Entrepreneurs will gather to hear fireside chats with top business leaders, enjoy multiple networking and engagement opportunities and hear startup pitches Nov. 3 at Entrepreneurship at Cornell’s Eclectic Convergence 2023.
The conference, which takes place at the Cornell Tech campus in New York City, will feature speakers sharing their personal stories and perspectives about the ways they built their brands and organizations. It will also include startup pitches from five companies with ties to Cornell or Cornell technology. Registration is still open.
Moderating the day will be Scott Belsky ’02, an entrepreneur, author and investor who is chief strategy officer and executive vice president of design and emerging products at Adobe; Greg Morrisett, the Jack and Rilla Neafsey Dean and Vice Provost at Cornell Tech; and Zach Shulman ’87, JD ’90, director of Entrepreneurship at Cornell.
“Our speakers come from a broad range of businesses and industries, and they always share amazing entrepreneurial insights,” Shulman said. “The connections made at Eclectic Convergence have helped our attendees in countless ways, both professionally and personally.”
One of the featured speakers will be Heather Friedland ’99, chief product officer at Ancestry. Friedland said she plans to highlight the importance of hiring a strong leadership team, as well as creating “a culture and company environment steeped in psychological safety,” she said. “Enable each team member to ‘bring their whole selves’ to work, and the results will follow.”
Friedland, who was a communications major in the College of Agriculture and Life Sciences, has more than two decades of experience in product management at iconic companies including Glassdoor, eBay and Microsoft. She joined Ancestry in June 2019 as vice president of product for AncestryHealth, responsible for the health product vision and strategy.
Over the years, Friedland said she’s discovered that the best product thinking comes from a team of cross-functional contributors.
“The PM’s job is to create a collaborative environment where the best ideas can surface,” she said. “They don’t have to invent all of the ideas themselves, but they do need to identify the right ideas to work on based on all the inputs they receive. The best PM’s are humble enough to know this.”
Friedland was named one of Silicon Valley Business Journal’s Women of Influence for 2015.
Susan Sarich ’91, founder and CEO of SusieCakes, will also share her story at the event. She opened SusieCakes in the Brentwood neighborhood of Los Angeles in 2006 with products based on some of her grandmother’s recipes. The bakery became a neighborhood favorite, and gathered a large celebrity following, steadily expanding throughout California and now Texas.
“We marry the systems, process and procedures of a large organization with an unparalleled personalized level of service and heart one would receive at an independent, neighborhood bakery,” Sarich said about her shops, which bake on site, from scratch daily and have open kitchens so that customers can see the ingredients used in their products.
Sarich has been honored for creating a better environment for women in hospitality.
“We have days and hours of operation different than most other retail, foodservice or hospitality companies,” she said. “This was important to me because I saw many intelligent, competent and talented women leave the business around the age of 30 because it was too difficult to even imagine starting a family with the hours required of the industry.”
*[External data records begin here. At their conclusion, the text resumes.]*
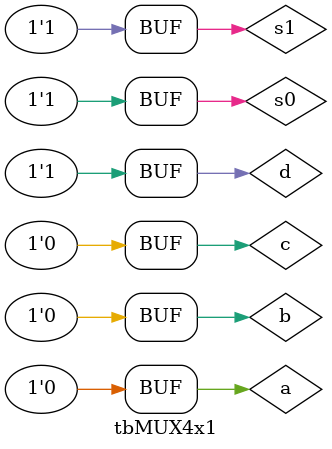
<source format=v>
module MUX4x1 ( a, b, c, d, s0, s1, out);
    input a, b, c, d;
    input s0, s1;
    output reg out;
    always @ (a,b,c,d, s0, s1)
    begin
        case ({s0, s1})
        2'b00 : out <= a;
        2'b01 : out <= b;
        2'b10 : out <= c;
        2'b11: out <= d;
        endcase
    end
endmodule 

module tbMUX4x1 (
    
);
    reg a, b, c, d;
    reg s0, s1;
    wire out;
    initial begin
        a=1;b=0;c=0;d=0;s0=0;s1=0;#10;
        a=0;b=1;c=0;d=0;s0=0;s1=1;#10;
        a=0;b=0;c=1;d=0;s0=1;s1=0;#10;
        a=0;b=0;c=0;d=1;s0=1;s1=1;#10;
    end
    MUX4x1 a1( a, b, c, d, s0, s1, out);
endmodule

</source>
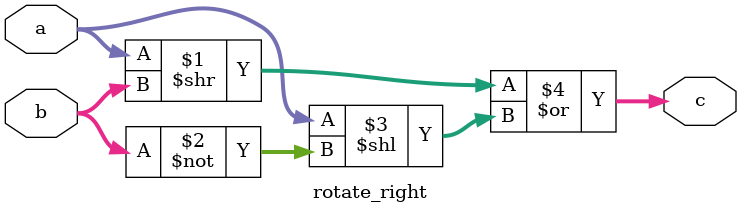
<source format=v>
module rotate_right(a, b, c);
	input [31:0] a;
	input [4:0] b;
	output [31:0] c;
	assign c = (a >> b) | (a << ~b);
endmodule 

</source>
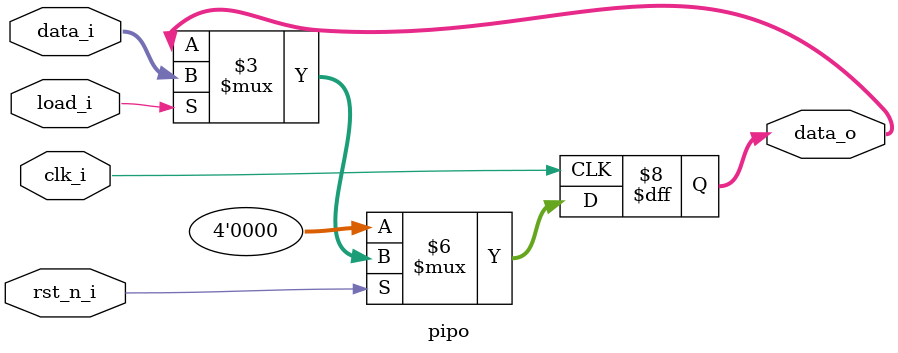
<source format=sv>

module pipo(
  input              clk_i   , // Clock input
  input              rst_n_i , // Active high reset
  input              load_i  , // Load input
  input        [3:0] data_i  , // Parallel data input
  output logic [3:0] data_o    // Parallel data output
);

  always_ff @(posedge clk_i) begin
    if(!rst_n_i)begin
    // Clear output upon reset
      data_o <= 4'h0;
    end else begin
      if(load_i) begin
        data_o <= data_i;
      end
    end
  end
  
endmodule
</source>
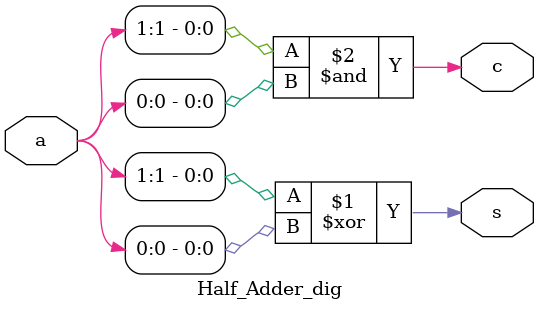
<source format=v>
module Half_Adder_dig(
    input [1:0]a, output s, output c
    );
    assign s = a[1]^a[0];
    assign c = a[1]&a[0];
endmodule

</source>
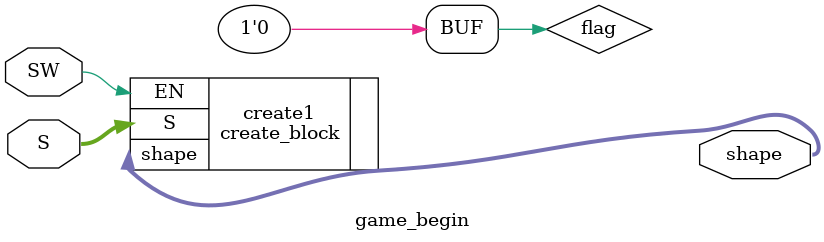
<source format=v>
module game_begin (
    input [2:0] S,                  //æ¶éä¿¡å·
    input SW,                   //æåä¸å¼å§?
    output wire [11:0] shape      //éæºæ°è¾å?
);

wire [31:0] clk_div;
reg flag = 0;

create_block create1(.S(S), .EN(SW), .shape(shape));

endmodule
</source>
Sarich made the 2022 Forbes 50 over 50 list and won the EY Entrepreneur of the Year Award in the hospitality category in Greater Los Angeles as well as the Junior League of Los Angeles Community Achievement Award.
Other speakers include:
- Barry J. Beck ’90, founder of Bluemercury and the 2023 Cornell Entrepreneur of the Year. He is also the founder and current CEO of Evenly, a telemedicine orthodontic platform and was a founder of Tower Systems, now U.S. Maintenance, a contract services business serving national retail chains.
- Jim Cavalieri ’91, senior vice president, Salesforce, who supports the office of Salesforce’s chair and CEO, driving the development of the annual strategic plan, quarterly operational reviews, and semi-annual global management meetings. Before joining Salesforce in 1999, Cavalieri held various technical and management roles at Oracle and engineering roles at Electronic Data Systems.
- Jennifer Dulski ’93, MBA ’99, CEO and founder of Rising Team. She’s also held leadership roles at Facebook, Google, Change.org and Yahoo!, and she was the CEO and co-founder of The Dealmap, which she sold to Google in 2011.
- Reggie Fils-Aimé ’83, retired president and COO, Nintendo of America (NOA), the largest division of the Japanese entertainment company Nintendo Co., Ltd. (NCL). Fils-Aimé was the first American and African American to be President of NOA, and the first American and African American named as an executive officer of NCL. His book, “Disrupting the Game: From the Bronx to the Top of Nintendo,” was published by HarperCollins Leadership in 2022 and became a Wall Street Journal bestseller.